In various sectors, including finance, healthcare, and eCommerce, organizations are increasingly mandated to adhere to regulations such as GDPR, HIPAA, SOX, and PCI DSS v4.0. These standards typically require strong encryption protocols to protect sensitive information, with mere storage encryption frequently considered inadequate.
“Data security and compliance are top priorities for organizations in every industry, but too often, robust encryption has been locked behind paywalls or proprietary add-ons,” said Liz Warner, CTO of Percona. “With the launch of TDE for PostgreSQL, Percona is leveling the playing field—giving every business access to enterprise-grade data-at-rest protection without licensing fees or restrictions. This is a major step forward for open source, and a win for every organization that values transparency, flexibility, and security.”
Key Features of pg_tde
The TDE solution boasts several features tailored to meet the needs of secure database management:
- Encryption of all database files on disk, significantly reducing the risk of data exposure in the event of storage compromise.

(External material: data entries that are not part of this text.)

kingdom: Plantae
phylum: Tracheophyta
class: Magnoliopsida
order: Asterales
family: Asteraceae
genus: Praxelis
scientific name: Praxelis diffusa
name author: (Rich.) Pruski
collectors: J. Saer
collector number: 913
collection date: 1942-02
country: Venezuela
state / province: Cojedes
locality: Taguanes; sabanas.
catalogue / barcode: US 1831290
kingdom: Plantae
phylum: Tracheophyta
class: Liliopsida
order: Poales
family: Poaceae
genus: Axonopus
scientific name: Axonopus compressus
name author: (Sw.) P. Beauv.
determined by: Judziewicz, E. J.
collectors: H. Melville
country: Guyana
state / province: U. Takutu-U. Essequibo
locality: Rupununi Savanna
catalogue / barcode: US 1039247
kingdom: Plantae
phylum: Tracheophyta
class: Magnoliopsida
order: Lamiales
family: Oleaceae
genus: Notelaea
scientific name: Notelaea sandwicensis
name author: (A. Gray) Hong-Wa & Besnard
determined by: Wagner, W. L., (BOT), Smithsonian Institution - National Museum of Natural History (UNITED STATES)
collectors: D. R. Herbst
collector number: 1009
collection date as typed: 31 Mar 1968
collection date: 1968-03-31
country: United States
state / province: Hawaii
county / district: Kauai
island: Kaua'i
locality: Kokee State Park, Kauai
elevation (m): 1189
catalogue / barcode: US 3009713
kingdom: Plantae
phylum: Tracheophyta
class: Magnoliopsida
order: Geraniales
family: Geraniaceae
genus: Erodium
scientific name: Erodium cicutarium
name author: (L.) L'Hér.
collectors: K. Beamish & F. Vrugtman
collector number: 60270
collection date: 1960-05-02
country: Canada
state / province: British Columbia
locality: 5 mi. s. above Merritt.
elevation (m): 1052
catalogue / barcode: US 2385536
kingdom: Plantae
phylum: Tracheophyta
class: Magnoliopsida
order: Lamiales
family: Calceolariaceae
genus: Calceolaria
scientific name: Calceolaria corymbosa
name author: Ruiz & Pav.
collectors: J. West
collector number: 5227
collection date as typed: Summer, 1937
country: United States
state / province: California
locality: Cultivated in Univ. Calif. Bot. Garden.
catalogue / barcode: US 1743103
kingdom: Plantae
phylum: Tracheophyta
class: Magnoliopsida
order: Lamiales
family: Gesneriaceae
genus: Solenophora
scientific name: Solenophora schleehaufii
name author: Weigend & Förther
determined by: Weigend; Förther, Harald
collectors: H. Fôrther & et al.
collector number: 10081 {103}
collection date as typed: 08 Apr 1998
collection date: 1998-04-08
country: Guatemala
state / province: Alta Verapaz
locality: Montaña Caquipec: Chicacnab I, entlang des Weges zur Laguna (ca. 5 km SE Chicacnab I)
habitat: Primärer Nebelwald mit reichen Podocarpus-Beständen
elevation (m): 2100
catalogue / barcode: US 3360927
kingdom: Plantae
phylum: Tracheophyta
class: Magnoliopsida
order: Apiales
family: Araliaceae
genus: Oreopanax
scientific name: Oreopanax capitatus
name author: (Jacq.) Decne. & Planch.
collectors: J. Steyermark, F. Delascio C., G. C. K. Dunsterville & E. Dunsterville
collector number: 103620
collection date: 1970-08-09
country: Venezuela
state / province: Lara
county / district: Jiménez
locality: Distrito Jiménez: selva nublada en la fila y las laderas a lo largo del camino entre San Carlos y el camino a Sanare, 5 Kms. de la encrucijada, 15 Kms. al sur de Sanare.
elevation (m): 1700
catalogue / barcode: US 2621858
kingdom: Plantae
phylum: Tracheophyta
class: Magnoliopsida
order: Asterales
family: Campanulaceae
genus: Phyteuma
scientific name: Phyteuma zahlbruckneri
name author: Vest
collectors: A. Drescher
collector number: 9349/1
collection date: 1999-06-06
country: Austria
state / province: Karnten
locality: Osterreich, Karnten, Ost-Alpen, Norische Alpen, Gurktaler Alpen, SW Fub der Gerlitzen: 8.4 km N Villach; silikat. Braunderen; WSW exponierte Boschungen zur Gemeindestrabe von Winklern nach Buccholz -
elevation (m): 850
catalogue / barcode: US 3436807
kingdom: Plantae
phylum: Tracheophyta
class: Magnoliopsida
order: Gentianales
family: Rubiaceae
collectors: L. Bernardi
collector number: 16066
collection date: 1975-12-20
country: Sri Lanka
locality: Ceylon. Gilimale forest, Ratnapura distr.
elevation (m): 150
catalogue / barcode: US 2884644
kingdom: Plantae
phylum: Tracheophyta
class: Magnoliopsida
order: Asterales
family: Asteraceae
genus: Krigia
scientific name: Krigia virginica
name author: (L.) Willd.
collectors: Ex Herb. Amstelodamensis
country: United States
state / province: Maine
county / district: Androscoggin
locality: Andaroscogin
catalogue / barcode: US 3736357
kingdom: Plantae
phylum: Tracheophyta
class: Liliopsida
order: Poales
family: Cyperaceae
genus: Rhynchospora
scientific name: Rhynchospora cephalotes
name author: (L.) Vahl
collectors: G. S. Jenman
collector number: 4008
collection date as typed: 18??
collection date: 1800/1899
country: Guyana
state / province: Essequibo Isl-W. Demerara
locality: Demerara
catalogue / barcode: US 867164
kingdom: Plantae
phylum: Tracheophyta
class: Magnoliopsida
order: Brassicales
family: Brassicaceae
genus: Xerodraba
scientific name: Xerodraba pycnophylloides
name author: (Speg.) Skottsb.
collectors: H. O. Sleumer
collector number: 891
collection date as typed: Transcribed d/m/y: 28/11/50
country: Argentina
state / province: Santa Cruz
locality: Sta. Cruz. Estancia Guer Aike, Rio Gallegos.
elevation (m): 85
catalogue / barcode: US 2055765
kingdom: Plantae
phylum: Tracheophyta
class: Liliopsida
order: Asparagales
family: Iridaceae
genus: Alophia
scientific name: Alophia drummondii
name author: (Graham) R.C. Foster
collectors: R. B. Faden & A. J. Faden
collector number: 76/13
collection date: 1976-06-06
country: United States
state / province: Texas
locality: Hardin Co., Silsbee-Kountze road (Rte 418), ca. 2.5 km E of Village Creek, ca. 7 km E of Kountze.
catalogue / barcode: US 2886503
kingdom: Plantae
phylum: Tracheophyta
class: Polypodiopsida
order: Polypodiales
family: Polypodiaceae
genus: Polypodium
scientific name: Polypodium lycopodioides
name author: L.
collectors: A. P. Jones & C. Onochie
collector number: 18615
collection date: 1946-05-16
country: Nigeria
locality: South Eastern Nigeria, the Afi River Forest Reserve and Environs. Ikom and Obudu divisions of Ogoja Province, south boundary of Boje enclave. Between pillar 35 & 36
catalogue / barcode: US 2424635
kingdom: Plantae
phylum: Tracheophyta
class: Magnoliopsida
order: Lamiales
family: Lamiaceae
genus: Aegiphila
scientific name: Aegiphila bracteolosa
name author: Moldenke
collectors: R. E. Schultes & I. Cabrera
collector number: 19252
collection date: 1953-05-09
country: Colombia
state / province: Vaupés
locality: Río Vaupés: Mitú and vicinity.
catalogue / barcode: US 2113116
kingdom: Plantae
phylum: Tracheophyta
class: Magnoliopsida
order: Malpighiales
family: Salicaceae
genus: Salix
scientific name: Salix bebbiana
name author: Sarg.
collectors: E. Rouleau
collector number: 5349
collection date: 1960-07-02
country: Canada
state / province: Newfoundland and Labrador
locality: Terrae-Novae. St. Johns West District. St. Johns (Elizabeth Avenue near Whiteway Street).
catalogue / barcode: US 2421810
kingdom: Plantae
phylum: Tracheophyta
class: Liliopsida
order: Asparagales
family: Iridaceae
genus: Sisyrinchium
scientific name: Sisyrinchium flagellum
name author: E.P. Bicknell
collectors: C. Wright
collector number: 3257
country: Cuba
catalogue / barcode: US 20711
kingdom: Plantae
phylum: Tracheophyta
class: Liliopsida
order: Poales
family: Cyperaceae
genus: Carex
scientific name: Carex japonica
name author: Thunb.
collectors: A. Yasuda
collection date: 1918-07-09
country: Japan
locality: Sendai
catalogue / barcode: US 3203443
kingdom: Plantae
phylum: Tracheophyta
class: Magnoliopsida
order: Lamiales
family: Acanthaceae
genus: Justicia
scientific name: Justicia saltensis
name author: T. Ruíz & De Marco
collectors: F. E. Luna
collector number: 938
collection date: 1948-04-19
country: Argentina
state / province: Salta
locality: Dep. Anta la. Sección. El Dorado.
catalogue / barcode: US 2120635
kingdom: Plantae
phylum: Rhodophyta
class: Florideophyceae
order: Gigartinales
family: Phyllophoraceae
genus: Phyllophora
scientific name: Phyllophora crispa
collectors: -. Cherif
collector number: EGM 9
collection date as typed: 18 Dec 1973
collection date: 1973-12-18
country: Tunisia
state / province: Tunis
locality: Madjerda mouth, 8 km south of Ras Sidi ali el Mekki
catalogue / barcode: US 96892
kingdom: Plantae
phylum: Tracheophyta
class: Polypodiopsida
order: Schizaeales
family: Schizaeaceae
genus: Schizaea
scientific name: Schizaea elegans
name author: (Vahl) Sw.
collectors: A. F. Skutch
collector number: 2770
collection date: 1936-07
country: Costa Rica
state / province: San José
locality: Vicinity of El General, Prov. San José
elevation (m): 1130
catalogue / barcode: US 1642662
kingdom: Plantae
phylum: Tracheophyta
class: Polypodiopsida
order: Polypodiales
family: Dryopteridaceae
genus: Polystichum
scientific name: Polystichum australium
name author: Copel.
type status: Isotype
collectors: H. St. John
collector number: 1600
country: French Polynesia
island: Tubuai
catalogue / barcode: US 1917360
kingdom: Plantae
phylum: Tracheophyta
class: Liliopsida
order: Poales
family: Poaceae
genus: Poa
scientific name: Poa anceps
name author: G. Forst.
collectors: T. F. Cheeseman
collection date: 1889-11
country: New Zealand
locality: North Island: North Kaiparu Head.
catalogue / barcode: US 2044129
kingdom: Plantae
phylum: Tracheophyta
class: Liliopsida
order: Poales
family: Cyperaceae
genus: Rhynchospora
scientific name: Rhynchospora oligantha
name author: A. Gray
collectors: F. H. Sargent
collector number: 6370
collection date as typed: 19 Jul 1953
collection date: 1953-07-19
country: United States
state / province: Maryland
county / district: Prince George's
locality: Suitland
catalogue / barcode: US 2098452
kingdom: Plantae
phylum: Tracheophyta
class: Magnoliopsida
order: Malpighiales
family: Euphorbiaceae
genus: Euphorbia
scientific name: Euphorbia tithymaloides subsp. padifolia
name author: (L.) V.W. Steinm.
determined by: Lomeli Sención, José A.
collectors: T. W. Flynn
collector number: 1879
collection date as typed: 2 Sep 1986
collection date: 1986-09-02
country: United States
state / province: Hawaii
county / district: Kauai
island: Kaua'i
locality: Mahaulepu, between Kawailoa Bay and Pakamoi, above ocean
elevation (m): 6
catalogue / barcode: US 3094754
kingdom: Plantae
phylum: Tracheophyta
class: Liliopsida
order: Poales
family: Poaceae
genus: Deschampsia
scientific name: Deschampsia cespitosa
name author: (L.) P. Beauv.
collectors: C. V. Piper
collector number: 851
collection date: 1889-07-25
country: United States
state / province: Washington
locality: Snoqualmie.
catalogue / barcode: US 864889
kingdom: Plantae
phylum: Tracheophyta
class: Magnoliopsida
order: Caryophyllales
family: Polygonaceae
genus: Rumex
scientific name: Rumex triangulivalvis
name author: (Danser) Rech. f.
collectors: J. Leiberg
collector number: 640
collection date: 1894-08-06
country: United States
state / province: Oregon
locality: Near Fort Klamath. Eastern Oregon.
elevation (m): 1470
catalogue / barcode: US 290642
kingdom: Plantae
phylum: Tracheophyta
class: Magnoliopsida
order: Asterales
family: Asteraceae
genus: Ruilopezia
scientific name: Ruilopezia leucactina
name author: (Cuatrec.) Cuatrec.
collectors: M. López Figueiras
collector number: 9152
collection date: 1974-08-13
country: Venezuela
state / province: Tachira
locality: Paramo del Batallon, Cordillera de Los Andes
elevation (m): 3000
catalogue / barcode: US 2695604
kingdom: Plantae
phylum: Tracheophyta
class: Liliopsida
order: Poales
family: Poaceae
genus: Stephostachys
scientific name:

- Granular encryption policies, allowing for table-level encryption and the use of individual keys for each database, which supports multi-tenant environments and custom encryption strategies.
- Seamless integration into existing back-end systems, enabling the introduction of encryption without necessitating changes to application code or disrupting ongoing operations.
- Streamlined key management through integration with major Key Management Services (KMS) such as Hashicorp, Thales, Fortanix, and OpenBao, facilitating the enforcement of security policies and management of encryption keys.
Additionally, encrypted databases can take advantage of online key rotation and ongoing encryption management with minimal operational overhead. Percona asserts that the encryption process incurs minimal performance impact, allowing organizations to bolster security without sacrificing user experience or system performance.
To support businesses deploying pg_tde, Percona offers 24/7 assistance, including help with initial setup, configuration, and ongoing management. The extension is immediately available as part of the Percona Distribution for PostgreSQL and is included in Percona’s comprehensive service offerings.
This launch arrives at a pivotal moment when organizations are actively seeking methods to comply with increasingly rigorous data privacy and security standards, all while enjoying the freedom and flexibility inherent in open-source technologies. The removal of licensing fees and usage restrictions is anticipated to make this solution accessible to organizations of all sizes, including those operating with limited IT budgets.